Starbucks’ racial bias training last week has gotten mixed reviews, but Harvard historian Nancy Koehn says the training was a step in the right direction.

She told Boston Public Radio the company was mainly aiming to educate its white baristas about their privilege.

“The African-American and the Latino baristas found it much less effective than the white baristas,” Koehn said during Boston Public Radio today. “A lot of this work is work for white Americans.”

Starbucks held self-guided sessions about racial bias in 8,000 stores. The sessions included a video about how black Americans have struggled for access to public spaces throughout history.

“Imagine how many African-American mothers every day counsel their teenage kids before they go off to work or school about how they will ... navigate public spaces,” Koehn said. “What most white Americans, women or men, do not have is that set of questions on their mental desktop every day.”

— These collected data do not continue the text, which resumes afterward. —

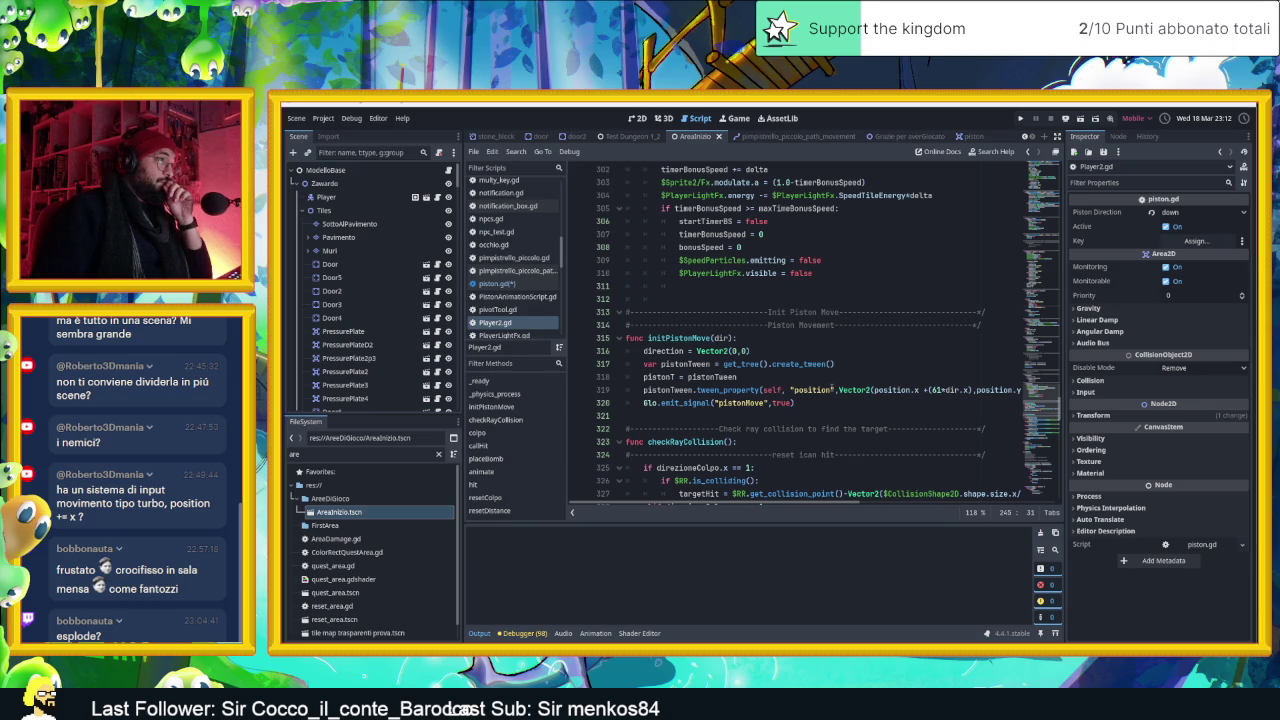
{"action": "mouse_move", "coordinate": [833, 389]}
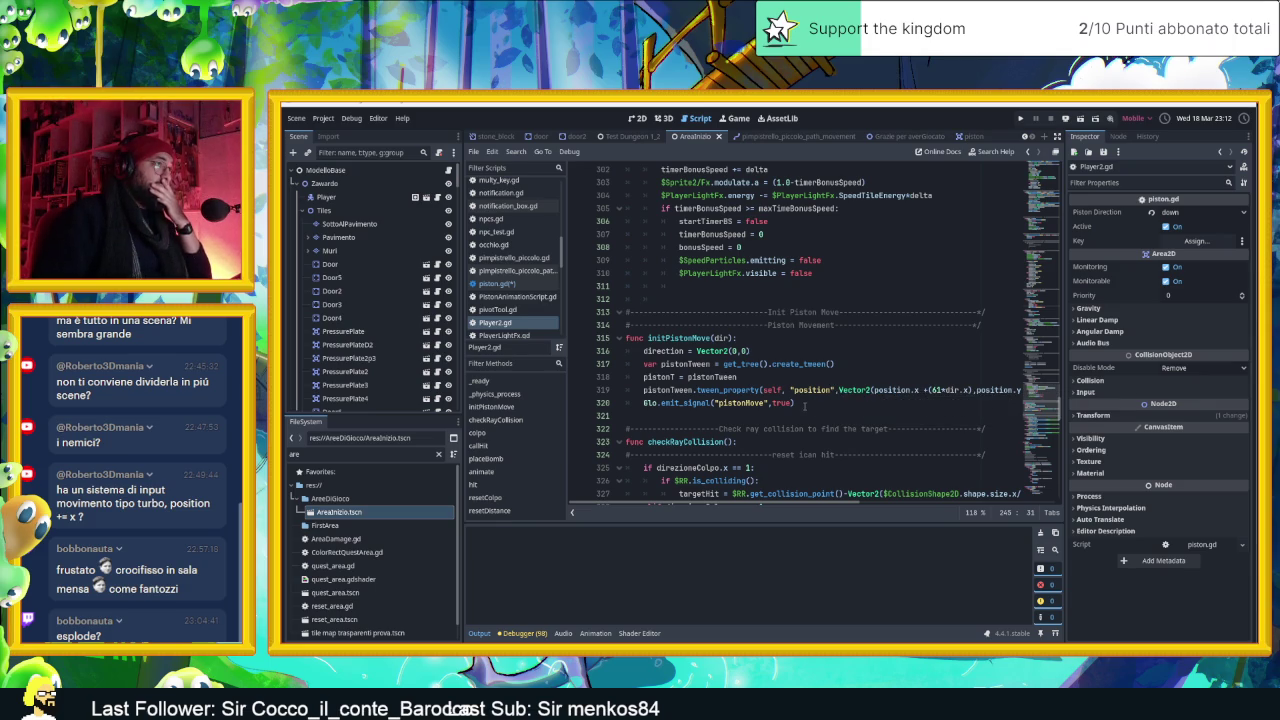
{"action": "scroll", "coordinate": [805, 406], "scroll_direction": "up", "scroll_amount": 10}
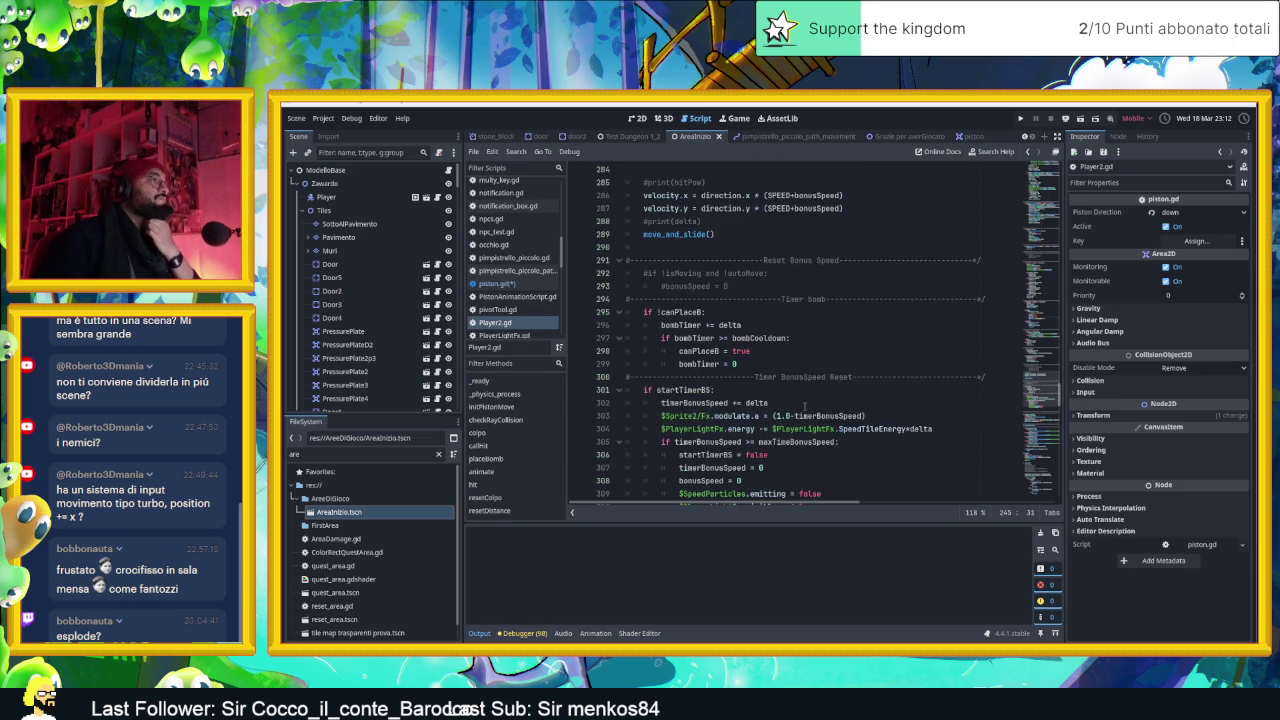
{"action": "scroll", "coordinate": [805, 406], "scroll_direction": "up", "scroll_amount": 1}
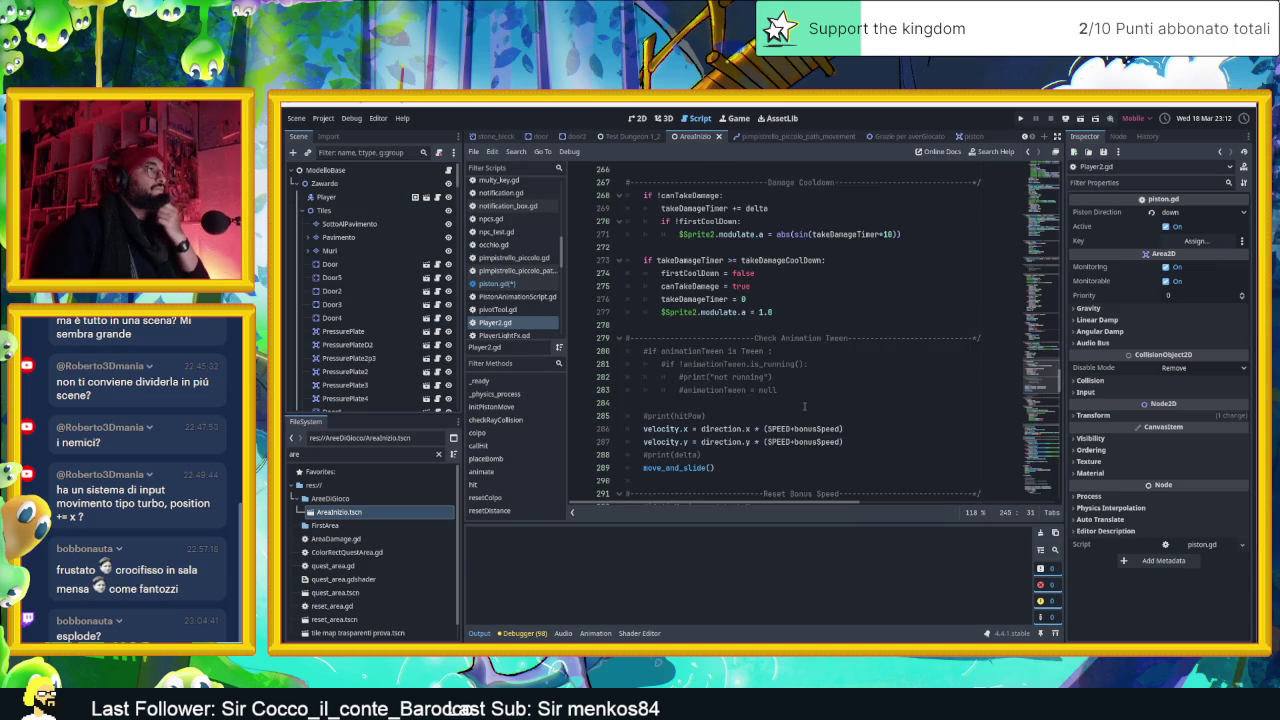
{"action": "scroll", "coordinate": [805, 406], "scroll_direction": "up", "scroll_amount": 5}
{"action": "scroll", "coordinate": [805, 406], "scroll_direction": "up", "scroll_amount": 3}
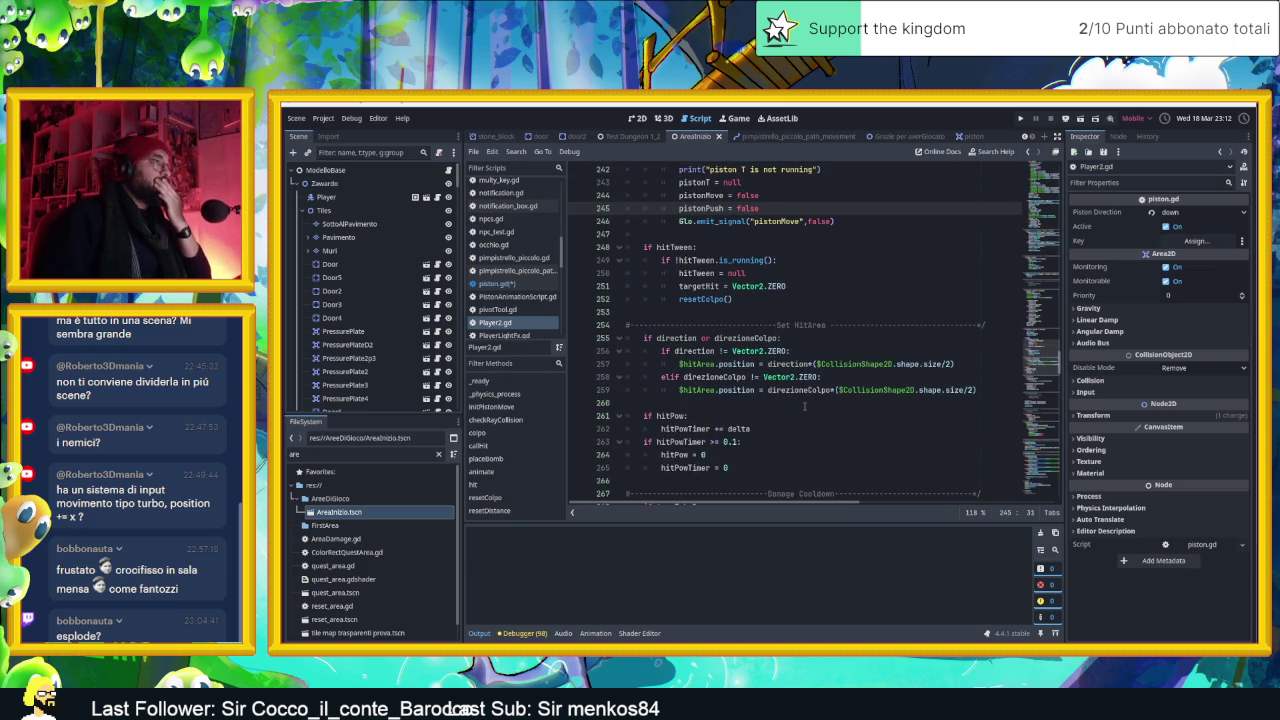
{"action": "scroll", "coordinate": [805, 406], "scroll_direction": "up", "scroll_amount": 1}
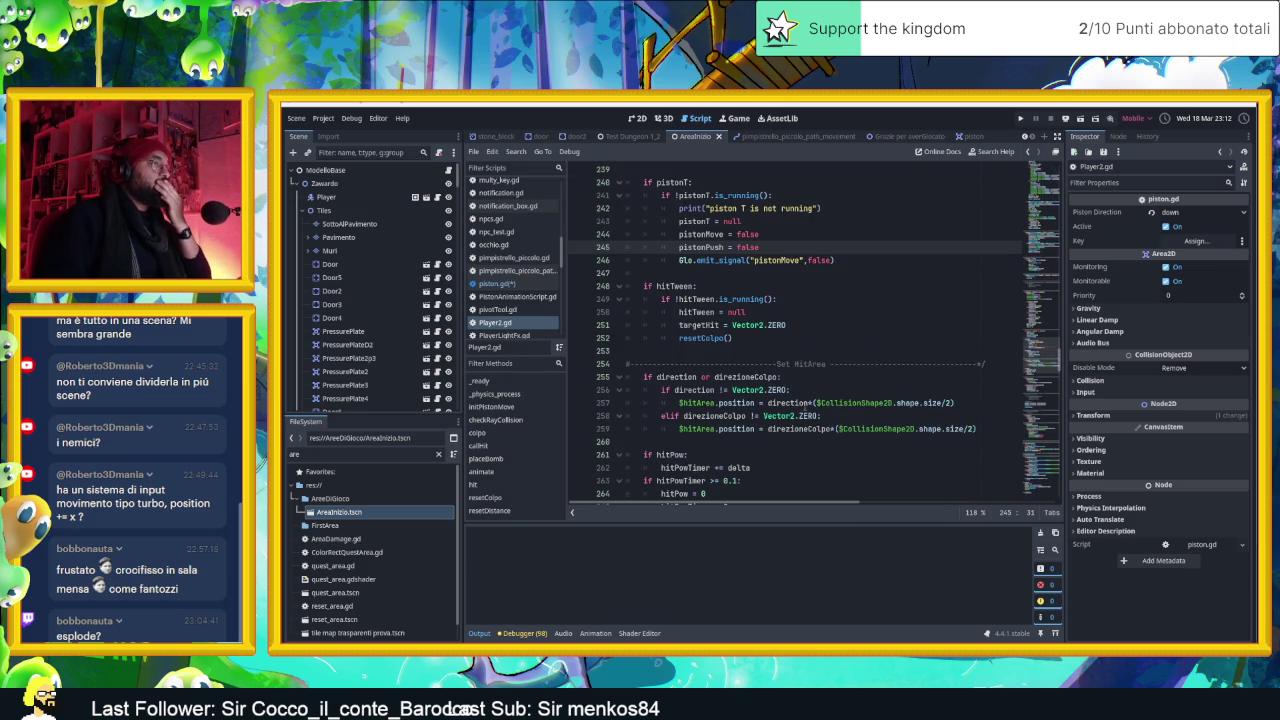
{"action": "scroll", "coordinate": [805, 406], "scroll_direction": "up", "scroll_amount": 2}
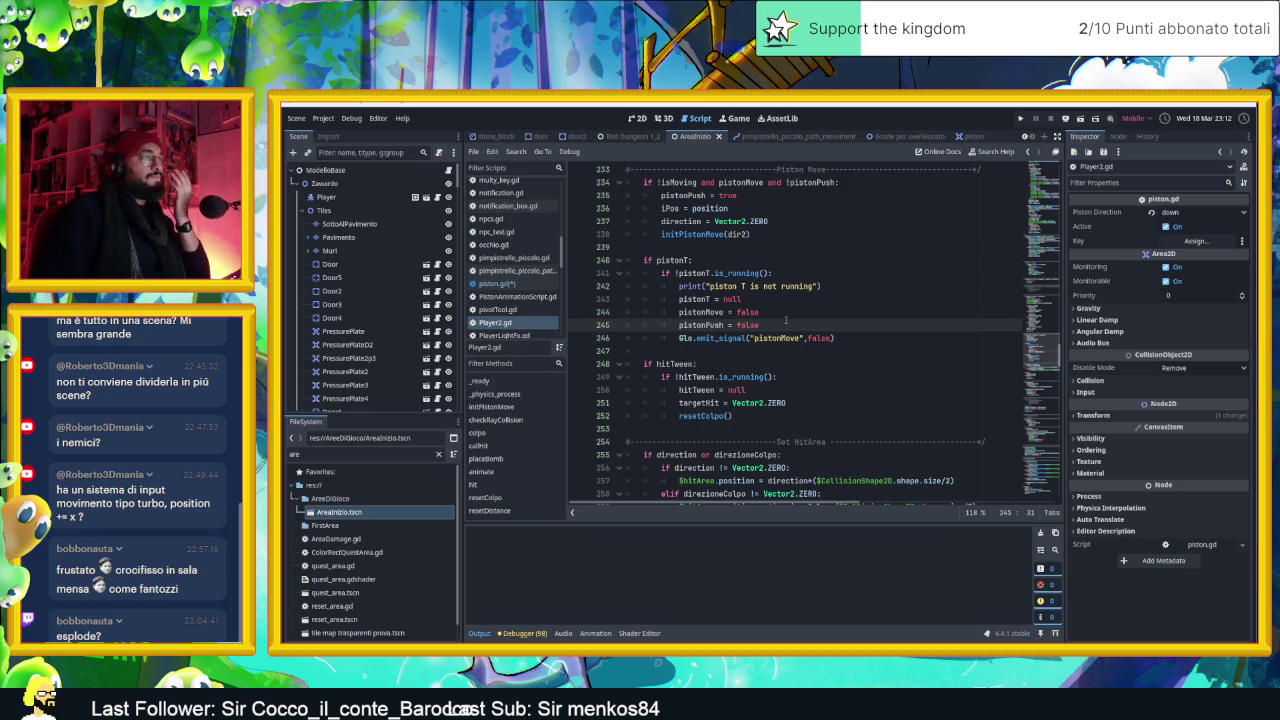
{"action": "scroll", "coordinate": [786, 320], "scroll_direction": "up", "scroll_amount": 1}
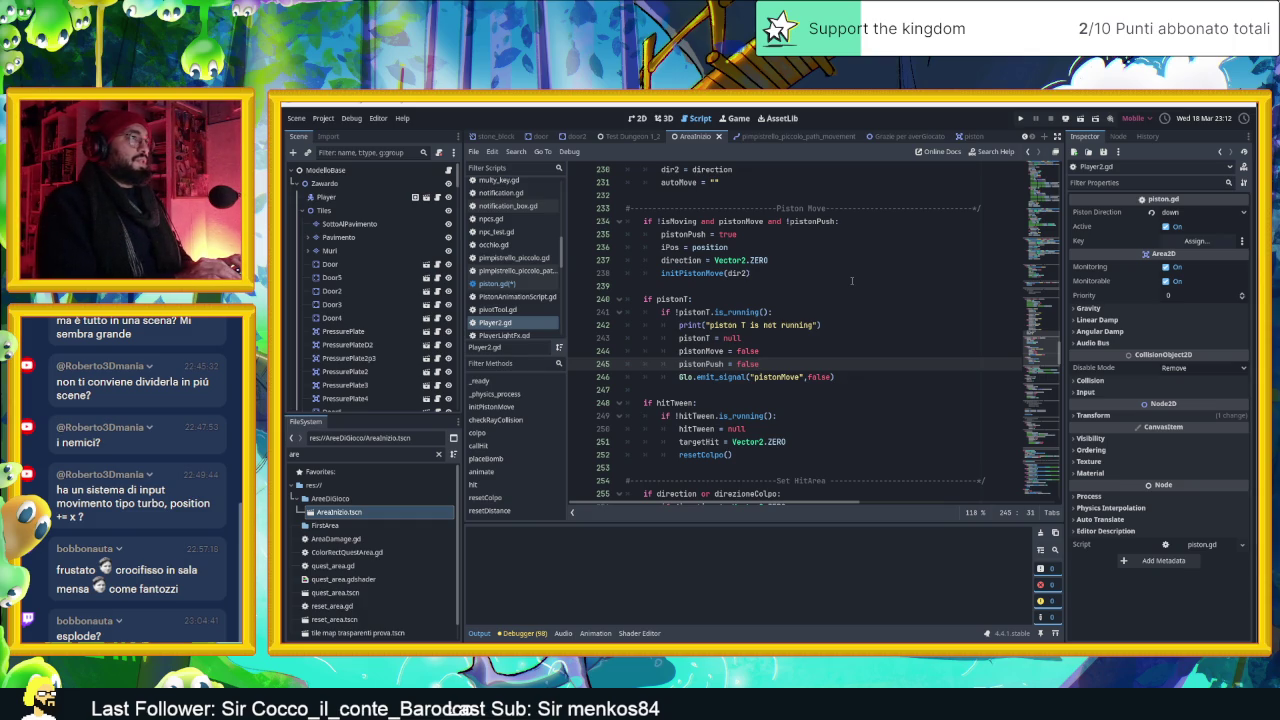
{"action": "scroll", "coordinate": [806, 358], "scroll_direction": "up", "scroll_amount": 5}
{"action": "scroll", "coordinate": [806, 358], "scroll_direction": "up", "scroll_amount": 3}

The training was announced after two black men were arrested in a Starbucks in Philadelphia.

Koehn said racial bias training is supposed to “liberate” people from their racial biases, which influence the way they act. But, she stressed that progress “doesn’t have to rest on just Starbucks.”

“[People] are getting up [in the morning], not thinking about the many assumptions ... many of us can make instantaneously,” said Koehn.

Nancy Koehn is the James E. Robison chair of business administration at Harvard. Her latest book is “Forged In Crisis: The Power Of Courageous Leadership In Turbulent Times.”